INSTRUCTIONS FOR THE TASK: Beginning with the line that contains "Fig. 7. Distribution", reproduce the remaining lines of the material exactly, up to and including the last one, but no pictures.

── STORED DATA ──

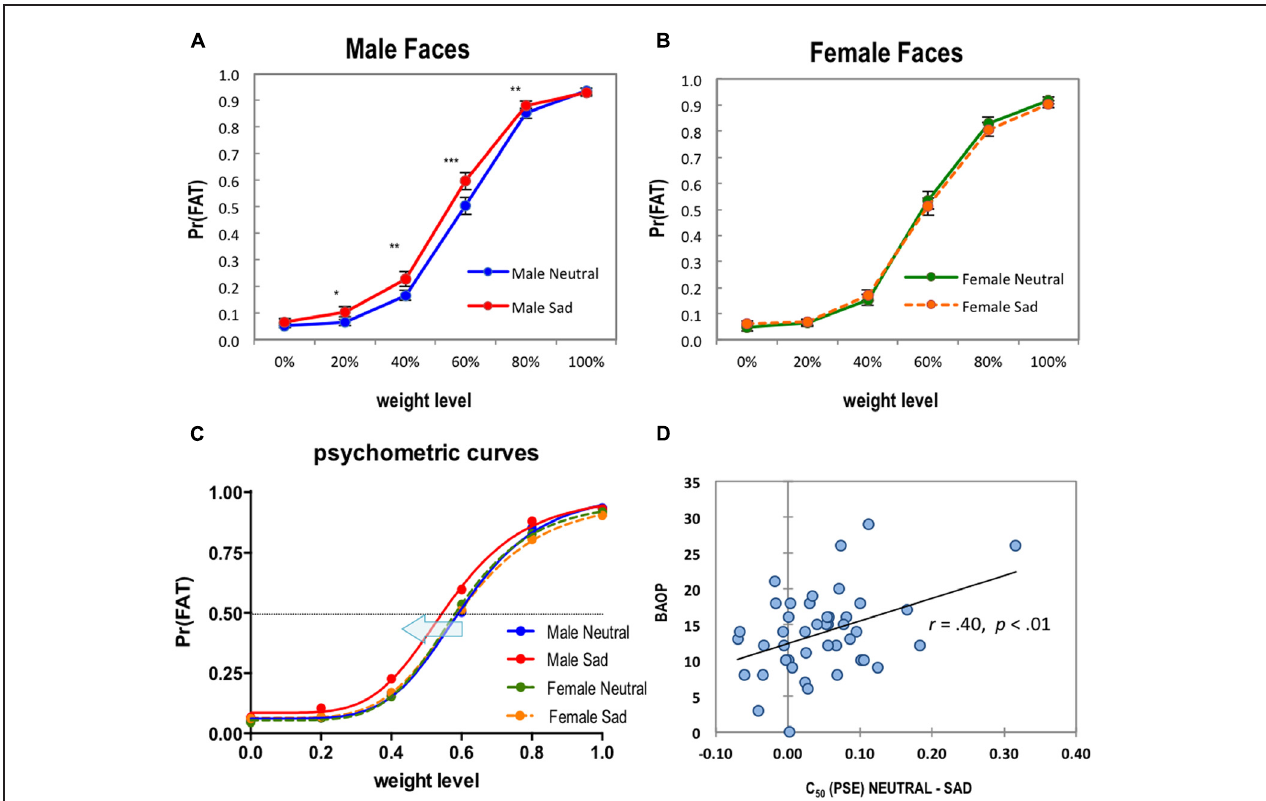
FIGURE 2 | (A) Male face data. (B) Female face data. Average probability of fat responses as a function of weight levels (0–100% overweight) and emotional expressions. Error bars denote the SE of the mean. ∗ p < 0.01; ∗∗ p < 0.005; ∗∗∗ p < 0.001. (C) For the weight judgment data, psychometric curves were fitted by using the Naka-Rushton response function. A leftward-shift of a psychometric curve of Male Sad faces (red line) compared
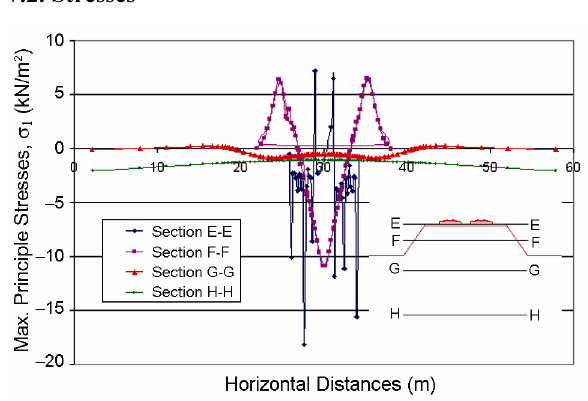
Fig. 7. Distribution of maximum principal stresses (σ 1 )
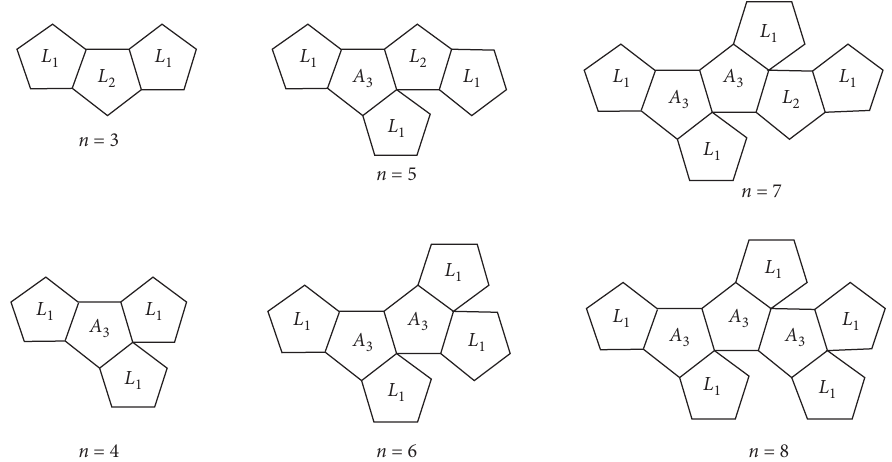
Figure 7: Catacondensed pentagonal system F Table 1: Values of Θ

───

EXERCISE RESULT:
Fig. 7. Distribution of maximum principal stresses (σ 1 )
Figure 7: Catacondensed pentagonal system F Table 1: Values of Θ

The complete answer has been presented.